Il bello basket italiano

«Qui vedo palazzi pieni e partite combattute, inoltre sono arrivati campioni importanti, per cui forse come Lega dobbiamo fare un lavoro migliore e vendere meglio questo prodotto, perché non trovo giusto sempre fustigarci da soli. È bello che la gara che giocheremo con la Virtus vada sulla tv nazionale, come non succedeva da anni. E’ bello per tutti, non solo per noi» queste parole sono di Ettore Messina nel dopogara con Venezia.

Il fascino della sfida Chacho-Teodosic, il derby di Bologna in arrivo, la chance di passare il turno in EuroCup con tutte le nostre rappresentanti. Molto bravi a guardare l’erba del vicino, mai ad ammirare quel che di buono abbiamo tra le nostre mura. Che c’è, nonostante tutto.

Il brutto del basket italiano

Ma Ettore Messina evidenzia anche la necessità di non «farsi la guerra» in Lega, dove al momento manca un title sponsor (Cantù, tanto per dire, ne ha due), una via comune per la commercializzazione dei diritti tv (meno male che c’è Eurosport), una comunicazione all’altezza (meno male che c’è Eurosport, 2), una serie di campionati giovanili importanti e legati forzatamente ai club della massima serie, una figura forte da contrapporre nel dialogo a Gianni Petrucci e alla FIP.
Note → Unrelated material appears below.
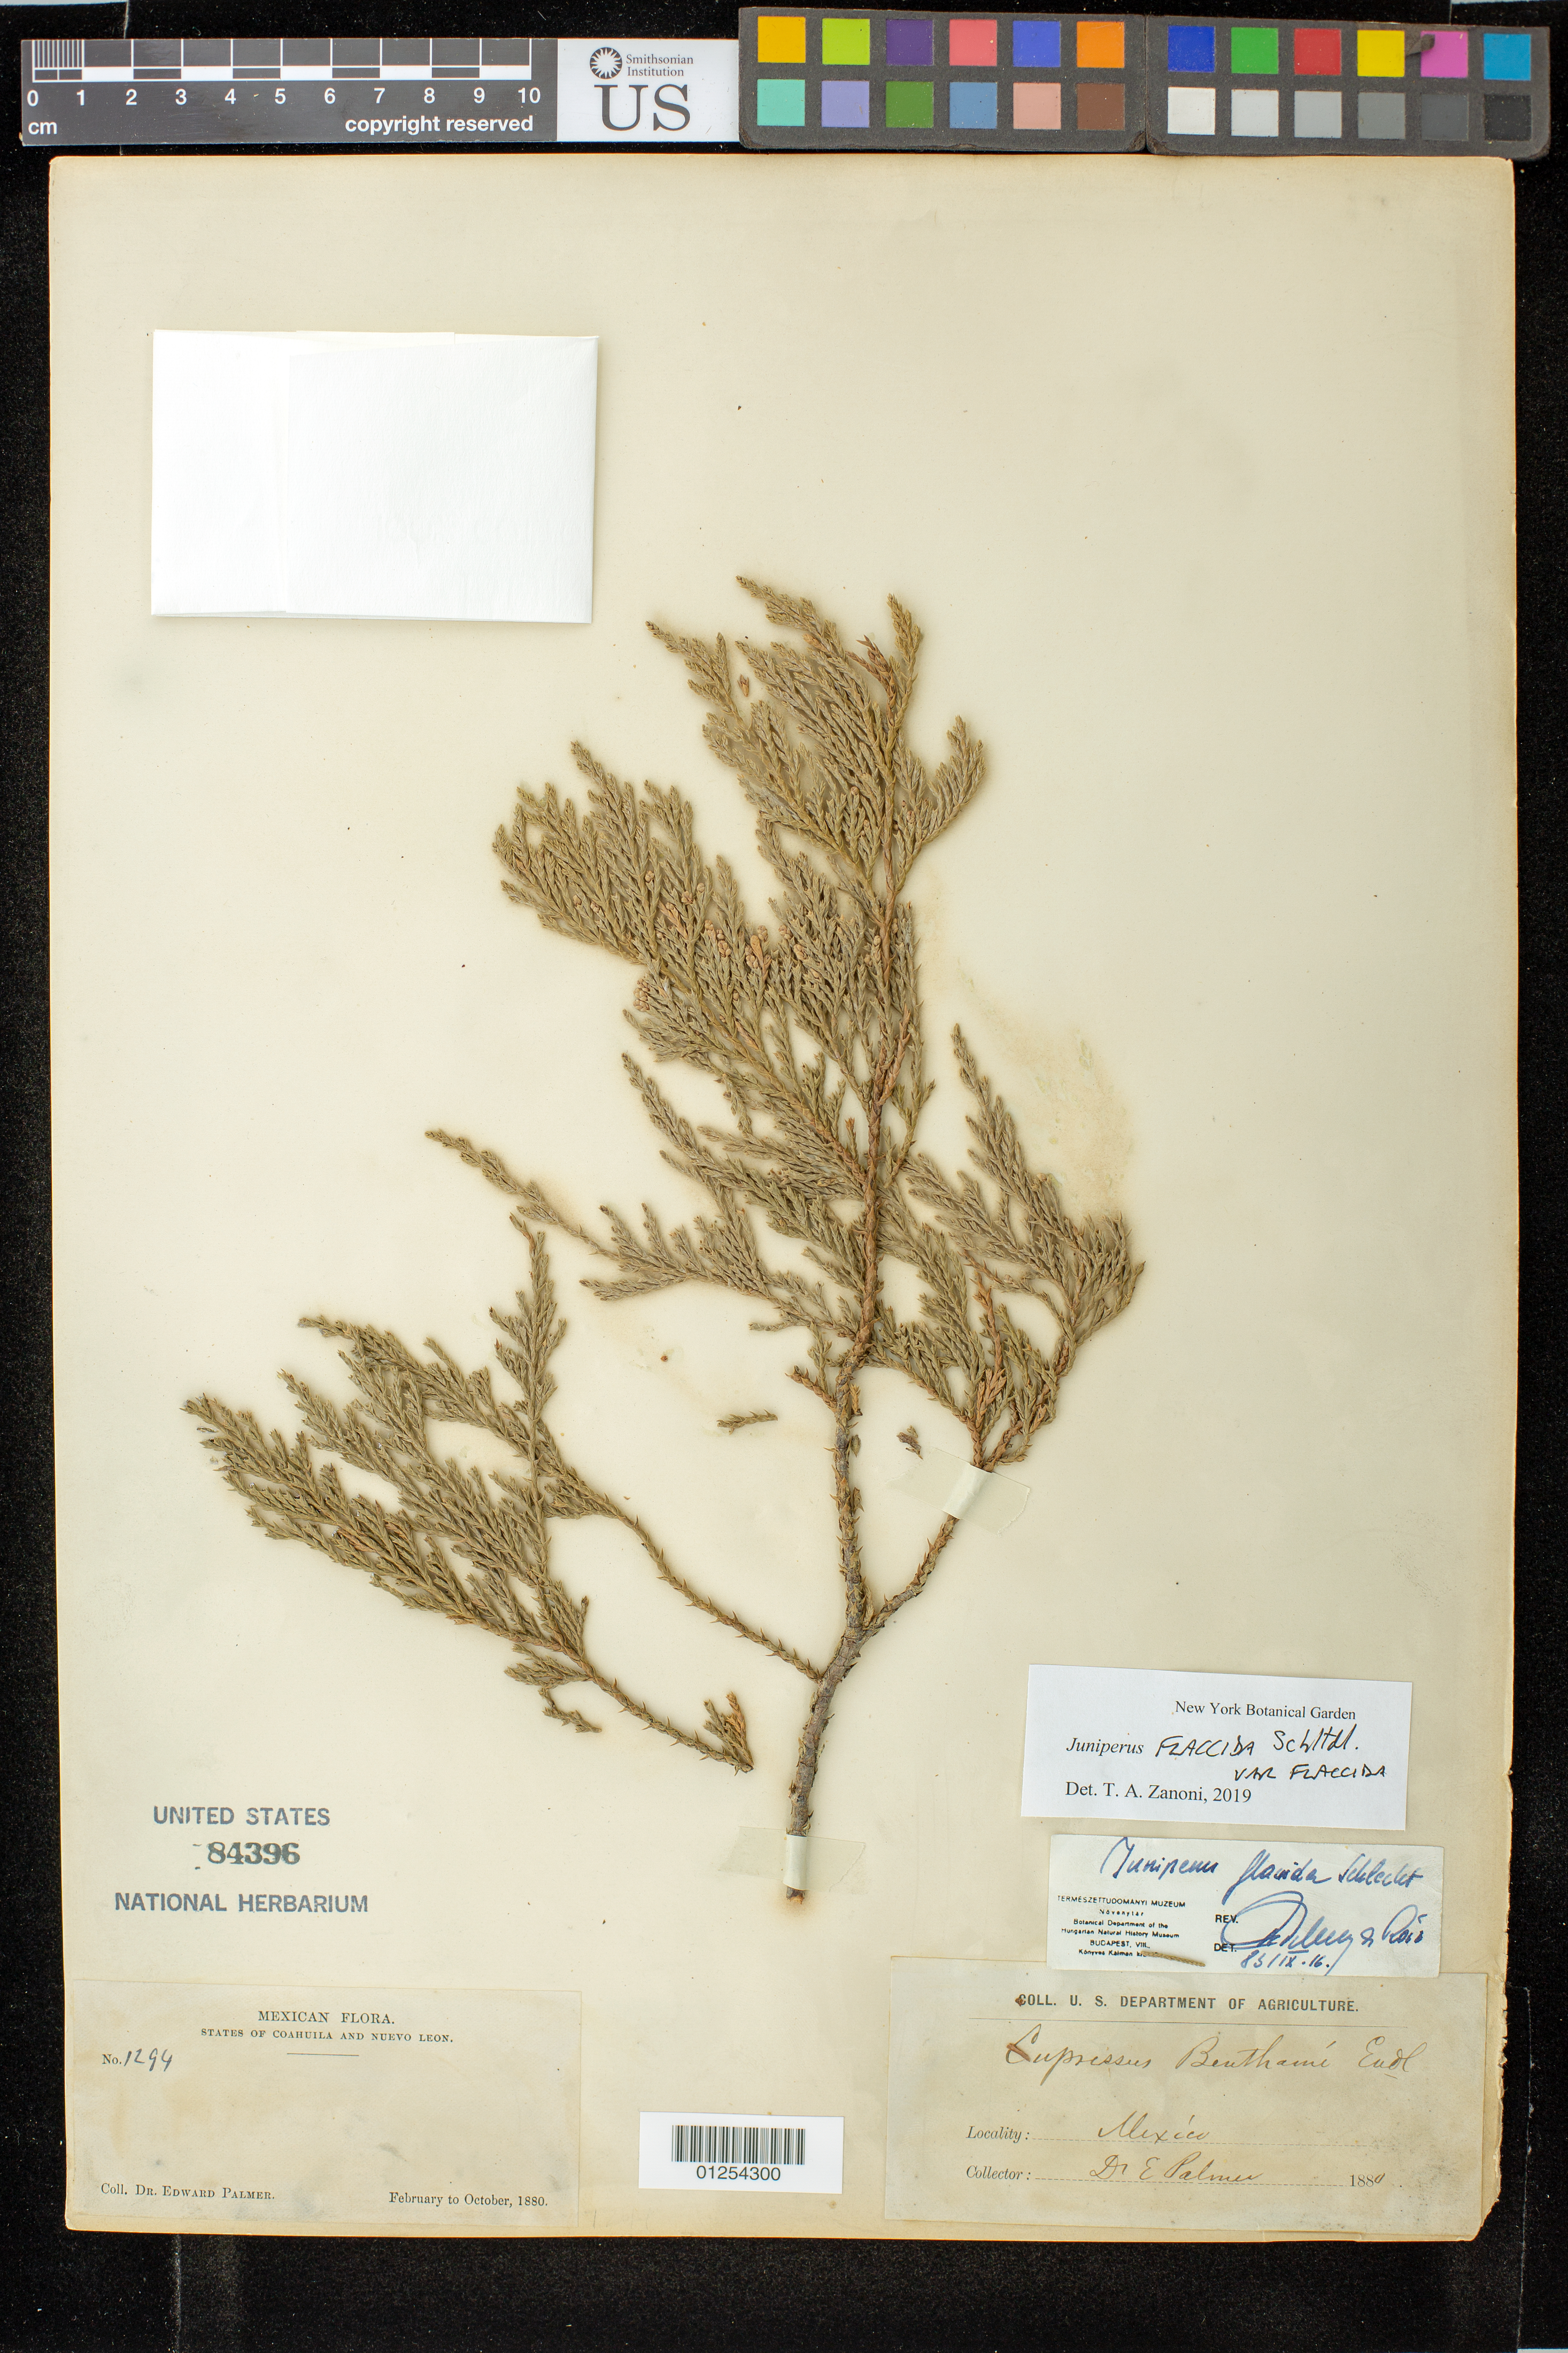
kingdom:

A tal proposito, dopo giorni e giorni di rumors non confermati e non smentiti, ma quali sono queste tre società in difficoltà citate da La Gazzetta dello Sport (due praticamente prossime alla sparizione)? Riusciremo ad avere dei nomi, o delle smentite, entro fine 2019? Si avvicina la festa del 29 dicembre su Rai2, ma è come avere una spada di Damocle sulla testa…

Questione di play

Il sorteggio di Italbasket lo hanno visto tutti, e tutti sanno quanto sia proibitivo. Il peggiore possibile. Passandone una sola, non c’è avversario più invalicabile della Serbia a Belgrado. Non la Lituania a Kaunas, non la Croazia a Spalato, non il Canada a Victoria.

Ma siamo in ballo, e balliamo. E allora, oggi come oggi, non si può rinunciare a Marco Spissu.

Il sassarese viaggia a 8.8 punti, 3.9 rimbalzi e 3.2 assist di media. Numeri positivi, ma che non rendono il senso totale del suo valore, la sua totale presenza sui 40’, il suo controllo su ogni fase di gioco della Dinamo. Pozzecco ne esaltò il valore durante i Mondiali, qualcuno sorrise ma, appunto, non siamo in grado di vedere il bello che abbiamo dentro casa. Spissu è il bello che abbiamo dentro casa.